We drove through the Pyrenees and across France to Spain following the mountain bends; the roads curving in alternate succession forming our path along the way and it almost seemed if the mountains alternated rather that the road ascending to the rise and fall of the pitch. And it was there I witnessed for the first time near Valencia these majestic mosaic fields of white rock and limestone where orange trees seem to grow in groves for miles and miles from right out of the white sands.
There were the olive trees too that covered every surface area defending the glistening inlets from the Mediterranean Sea with villages nestling in valleys pointing the way to the to Tarragona; one of the most ancient parts of southern Spain. We were heading to Barcelona, Cartagena then Madrid. Each a Roman City with visual evidence of remains even older than before recorded time and places that have been inhabited by humans for more two millennia.
The land is massive and diverse with incredible biodiversity and where everything survives from these limestone mountains. They hills are dotted with cave homes and castles forts every ten miles just to give you an idea of the scale of the countryside.
Driving beneath these ridges we had made our from Tarragona to Barcelona by sunset. Just an hour from Cartagena we could have been in Portugal or Morocco depending on our direction of our destination.
Destiny is the universal principle and the ultimate by which the order of things is presumably prescribed; the decreed cause of events and time. These are the Argons and maybe if these mountains had eyes, they would wake to find us standing in admiration of them. I can feel them and it is as if they could breathe life into me like the wind upon the earth’s shore. These Argon Mountains have seen untold sunrises with the many who have longed to conquer; not to forget the Crusaders who passed through here when they came only to thunder praise standing reverent and so silent.
We were in these mountains in January near Valencia. We had just left Barcelona and on our way to Catalonia. It is close to Morocco was just thinking of the Moors and who fought and failed to take possession of this lands. When I look at them the land seems almost impenetrable for those who might have attempted to enter with the idea of conquering. There are just too many hilltop castles and fortresses along the way to the East, North, and South and beyond.

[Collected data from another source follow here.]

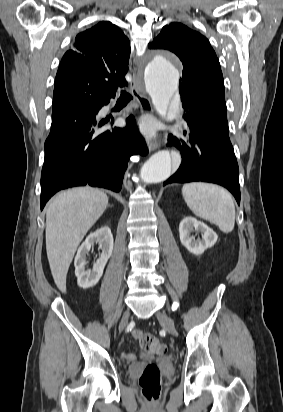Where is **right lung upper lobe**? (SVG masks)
Segmentation results:
<instances>
[{
	"mask_svg": "<svg viewBox=\"0 0 283 412\" xmlns=\"http://www.w3.org/2000/svg\"><path fill=\"white\" fill-rule=\"evenodd\" d=\"M129 56L128 38L110 22L78 34L56 75L52 115L81 101L115 97L117 87L127 86Z\"/></svg>",
	"mask_w": 283,
	"mask_h": 412,
	"instance_id": "cb5924a9",
	"label": "right lung upper lobe"
}]
</instances>
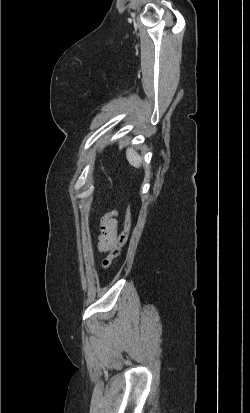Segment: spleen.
Segmentation results:
<instances>
[{
    "label": "spleen",
    "mask_w": 250,
    "mask_h": 413,
    "mask_svg": "<svg viewBox=\"0 0 250 413\" xmlns=\"http://www.w3.org/2000/svg\"><path fill=\"white\" fill-rule=\"evenodd\" d=\"M126 157L130 165H132L135 168H139L142 162L141 157L139 154L133 149V148H128L126 151Z\"/></svg>",
    "instance_id": "spleen-1"
}]
</instances>
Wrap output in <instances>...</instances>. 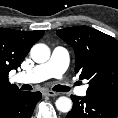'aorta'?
Listing matches in <instances>:
<instances>
[{
  "label": "aorta",
  "instance_id": "aorta-1",
  "mask_svg": "<svg viewBox=\"0 0 118 118\" xmlns=\"http://www.w3.org/2000/svg\"><path fill=\"white\" fill-rule=\"evenodd\" d=\"M30 56L36 63H45L50 58V49L45 44H35L31 48ZM55 105L58 111L67 113L72 109L73 104L70 98L61 96L56 100Z\"/></svg>",
  "mask_w": 118,
  "mask_h": 118
}]
</instances>
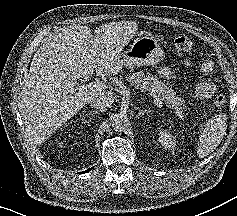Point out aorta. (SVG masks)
I'll use <instances>...</instances> for the list:
<instances>
[{
	"label": "aorta",
	"mask_w": 237,
	"mask_h": 216,
	"mask_svg": "<svg viewBox=\"0 0 237 216\" xmlns=\"http://www.w3.org/2000/svg\"><path fill=\"white\" fill-rule=\"evenodd\" d=\"M128 120L123 115H116L112 120V128L117 132H124L128 127Z\"/></svg>",
	"instance_id": "aorta-1"
}]
</instances>
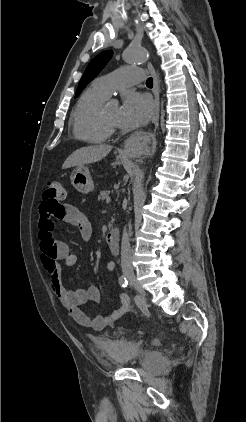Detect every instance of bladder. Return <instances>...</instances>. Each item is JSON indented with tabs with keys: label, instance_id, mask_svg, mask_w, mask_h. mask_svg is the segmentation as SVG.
I'll return each instance as SVG.
<instances>
[{
	"label": "bladder",
	"instance_id": "bladder-1",
	"mask_svg": "<svg viewBox=\"0 0 246 422\" xmlns=\"http://www.w3.org/2000/svg\"><path fill=\"white\" fill-rule=\"evenodd\" d=\"M97 349L102 356L119 364L137 362L142 356L141 344L132 339L104 338L98 342ZM150 359L157 367L166 363V356L160 350H153Z\"/></svg>",
	"mask_w": 246,
	"mask_h": 422
}]
</instances>
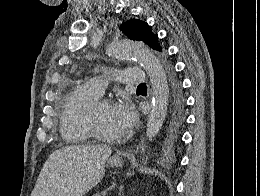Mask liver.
Listing matches in <instances>:
<instances>
[{"mask_svg": "<svg viewBox=\"0 0 260 196\" xmlns=\"http://www.w3.org/2000/svg\"><path fill=\"white\" fill-rule=\"evenodd\" d=\"M110 146H67L46 160L31 196H85L105 174Z\"/></svg>", "mask_w": 260, "mask_h": 196, "instance_id": "obj_1", "label": "liver"}]
</instances>
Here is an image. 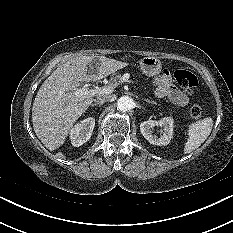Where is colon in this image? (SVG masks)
Returning a JSON list of instances; mask_svg holds the SVG:
<instances>
[{"instance_id": "1", "label": "colon", "mask_w": 233, "mask_h": 233, "mask_svg": "<svg viewBox=\"0 0 233 233\" xmlns=\"http://www.w3.org/2000/svg\"><path fill=\"white\" fill-rule=\"evenodd\" d=\"M173 77L177 84L187 93H192L198 85L197 77L185 69H177L174 71ZM190 115L193 119H200L202 116L201 107L193 104L190 107Z\"/></svg>"}]
</instances>
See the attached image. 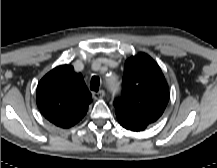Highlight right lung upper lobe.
Wrapping results in <instances>:
<instances>
[{"label": "right lung upper lobe", "mask_w": 217, "mask_h": 168, "mask_svg": "<svg viewBox=\"0 0 217 168\" xmlns=\"http://www.w3.org/2000/svg\"><path fill=\"white\" fill-rule=\"evenodd\" d=\"M92 102L82 74L70 65L57 66L37 87V105L46 119L58 127L69 128L86 114Z\"/></svg>", "instance_id": "1"}]
</instances>
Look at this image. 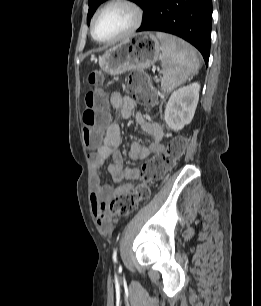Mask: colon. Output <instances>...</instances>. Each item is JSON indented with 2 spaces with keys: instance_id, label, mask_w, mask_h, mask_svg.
Returning <instances> with one entry per match:
<instances>
[{
  "instance_id": "obj_1",
  "label": "colon",
  "mask_w": 261,
  "mask_h": 306,
  "mask_svg": "<svg viewBox=\"0 0 261 306\" xmlns=\"http://www.w3.org/2000/svg\"><path fill=\"white\" fill-rule=\"evenodd\" d=\"M91 89L85 96L86 108L83 113L84 138L88 148L97 147L103 136L106 123V114L103 110L105 94L103 84L104 76L99 71L88 74ZM128 89L132 92L134 100L139 104H150L154 101L155 92L148 78L141 72H133L128 76ZM186 139L182 136L173 137L164 149L158 151L142 166L138 176L140 182L133 191L118 195L110 204L109 213L113 221H117L131 214L139 203L150 196V185L160 181L165 173L183 155Z\"/></svg>"
}]
</instances>
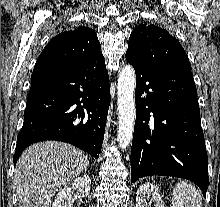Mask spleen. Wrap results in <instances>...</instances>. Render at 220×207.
Returning a JSON list of instances; mask_svg holds the SVG:
<instances>
[{"mask_svg":"<svg viewBox=\"0 0 220 207\" xmlns=\"http://www.w3.org/2000/svg\"><path fill=\"white\" fill-rule=\"evenodd\" d=\"M172 207H202L201 194L192 184L180 181L173 190Z\"/></svg>","mask_w":220,"mask_h":207,"instance_id":"3e777b00","label":"spleen"}]
</instances>
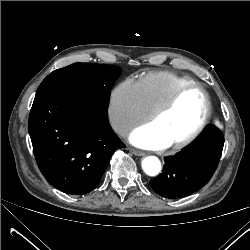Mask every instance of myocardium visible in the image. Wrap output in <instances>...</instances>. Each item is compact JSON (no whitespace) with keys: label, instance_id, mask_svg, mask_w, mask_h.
<instances>
[{"label":"myocardium","instance_id":"1","mask_svg":"<svg viewBox=\"0 0 250 250\" xmlns=\"http://www.w3.org/2000/svg\"><path fill=\"white\" fill-rule=\"evenodd\" d=\"M191 89H198L202 92L204 96V100H205V105H206L205 113L199 125L188 136H186L185 138L179 141L171 143V146L175 149H180L191 144L194 140H196L201 135V133L204 131V129L208 125L210 117H211V112H212V102H211V98L207 90L201 84H198L195 82L182 85L170 96V98L161 107H159L152 114L150 118V121L154 123L155 121L163 117L176 105L180 97L186 91L191 90Z\"/></svg>","mask_w":250,"mask_h":250}]
</instances>
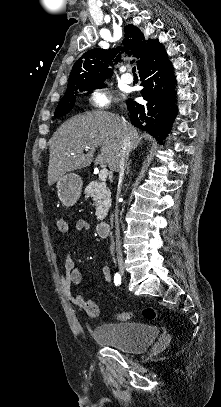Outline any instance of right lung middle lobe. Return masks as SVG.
Here are the masks:
<instances>
[{"mask_svg":"<svg viewBox=\"0 0 221 407\" xmlns=\"http://www.w3.org/2000/svg\"><path fill=\"white\" fill-rule=\"evenodd\" d=\"M106 85L105 84H100L94 87H90V88H82V89H75L72 91H68L65 93V95L63 96V98L60 100L58 107L56 108V111L54 113L55 118L57 117H62L65 116L67 113H69L75 103V99H76V93L77 91H91L93 89H99V88H104Z\"/></svg>","mask_w":221,"mask_h":407,"instance_id":"right-lung-middle-lobe-1","label":"right lung middle lobe"}]
</instances>
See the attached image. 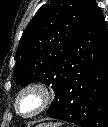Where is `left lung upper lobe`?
I'll use <instances>...</instances> for the list:
<instances>
[{"label": "left lung upper lobe", "instance_id": "obj_1", "mask_svg": "<svg viewBox=\"0 0 108 127\" xmlns=\"http://www.w3.org/2000/svg\"><path fill=\"white\" fill-rule=\"evenodd\" d=\"M90 0H52L30 21L15 55L17 83L52 84L55 93Z\"/></svg>", "mask_w": 108, "mask_h": 127}]
</instances>
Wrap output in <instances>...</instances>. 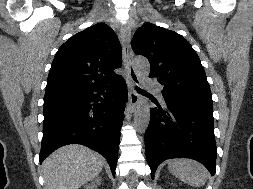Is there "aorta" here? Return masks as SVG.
Segmentation results:
<instances>
[{
    "mask_svg": "<svg viewBox=\"0 0 253 189\" xmlns=\"http://www.w3.org/2000/svg\"><path fill=\"white\" fill-rule=\"evenodd\" d=\"M134 67L139 74H149L150 64L147 59L135 58ZM150 121V107L146 99H143L135 110L134 127L138 133H144Z\"/></svg>",
    "mask_w": 253,
    "mask_h": 189,
    "instance_id": "762f6f07",
    "label": "aorta"
}]
</instances>
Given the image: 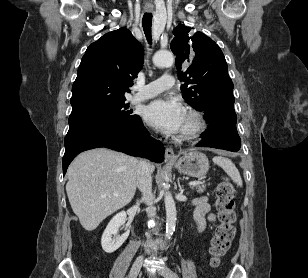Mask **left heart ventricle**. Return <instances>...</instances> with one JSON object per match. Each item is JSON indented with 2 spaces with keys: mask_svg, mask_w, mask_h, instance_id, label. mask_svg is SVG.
I'll return each instance as SVG.
<instances>
[{
  "mask_svg": "<svg viewBox=\"0 0 308 278\" xmlns=\"http://www.w3.org/2000/svg\"><path fill=\"white\" fill-rule=\"evenodd\" d=\"M190 125H191V120H190L189 116L186 114L182 128H181V131L187 129L188 127H190Z\"/></svg>",
  "mask_w": 308,
  "mask_h": 278,
  "instance_id": "obj_1",
  "label": "left heart ventricle"
}]
</instances>
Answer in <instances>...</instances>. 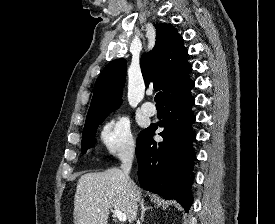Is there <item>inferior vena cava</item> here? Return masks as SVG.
Instances as JSON below:
<instances>
[{"instance_id":"602c4592","label":"inferior vena cava","mask_w":275,"mask_h":224,"mask_svg":"<svg viewBox=\"0 0 275 224\" xmlns=\"http://www.w3.org/2000/svg\"><path fill=\"white\" fill-rule=\"evenodd\" d=\"M134 156V149H128L119 155L122 162V170L125 177L129 180V173L132 167V161Z\"/></svg>"}]
</instances>
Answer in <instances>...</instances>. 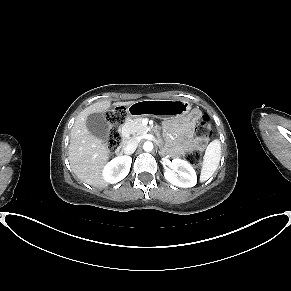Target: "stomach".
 <instances>
[{"label":"stomach","instance_id":"obj_1","mask_svg":"<svg viewBox=\"0 0 291 291\" xmlns=\"http://www.w3.org/2000/svg\"><path fill=\"white\" fill-rule=\"evenodd\" d=\"M191 105L185 100H142L127 107L128 118L153 116L156 118H184Z\"/></svg>","mask_w":291,"mask_h":291}]
</instances>
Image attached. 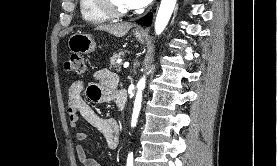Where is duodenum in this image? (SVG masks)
<instances>
[{
  "mask_svg": "<svg viewBox=\"0 0 277 166\" xmlns=\"http://www.w3.org/2000/svg\"><path fill=\"white\" fill-rule=\"evenodd\" d=\"M117 104L120 110L124 109L125 103H126V96L123 92L119 93L117 95Z\"/></svg>",
  "mask_w": 277,
  "mask_h": 166,
  "instance_id": "obj_1",
  "label": "duodenum"
}]
</instances>
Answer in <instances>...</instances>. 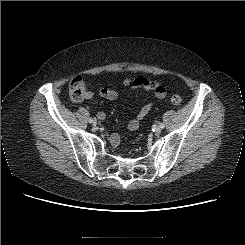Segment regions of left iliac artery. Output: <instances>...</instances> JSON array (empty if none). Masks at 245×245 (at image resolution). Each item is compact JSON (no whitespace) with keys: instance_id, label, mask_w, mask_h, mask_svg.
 Returning a JSON list of instances; mask_svg holds the SVG:
<instances>
[{"instance_id":"left-iliac-artery-1","label":"left iliac artery","mask_w":245,"mask_h":245,"mask_svg":"<svg viewBox=\"0 0 245 245\" xmlns=\"http://www.w3.org/2000/svg\"><path fill=\"white\" fill-rule=\"evenodd\" d=\"M159 125H160V127H161L162 129L165 127V125H164L163 123H160Z\"/></svg>"}]
</instances>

They left traces of history and probably built for protection from the Moors. It’s there in these mountains where I can almost feel the traces of destiny that they left behind. And it was here where I see proof that destiny is part of the life’s journey; and I know it does not come about without some tension and maybe we’re are not always supposed to know how things will be or turn out, but perhaps we were just lead hear by Faith. I don’t know for sure, but I think the mountain is in us; and maybe its just a part of the daily climb; where it continues to kindle my every enthusiasm, making my every nerve quiver, filling every pore and cell of me.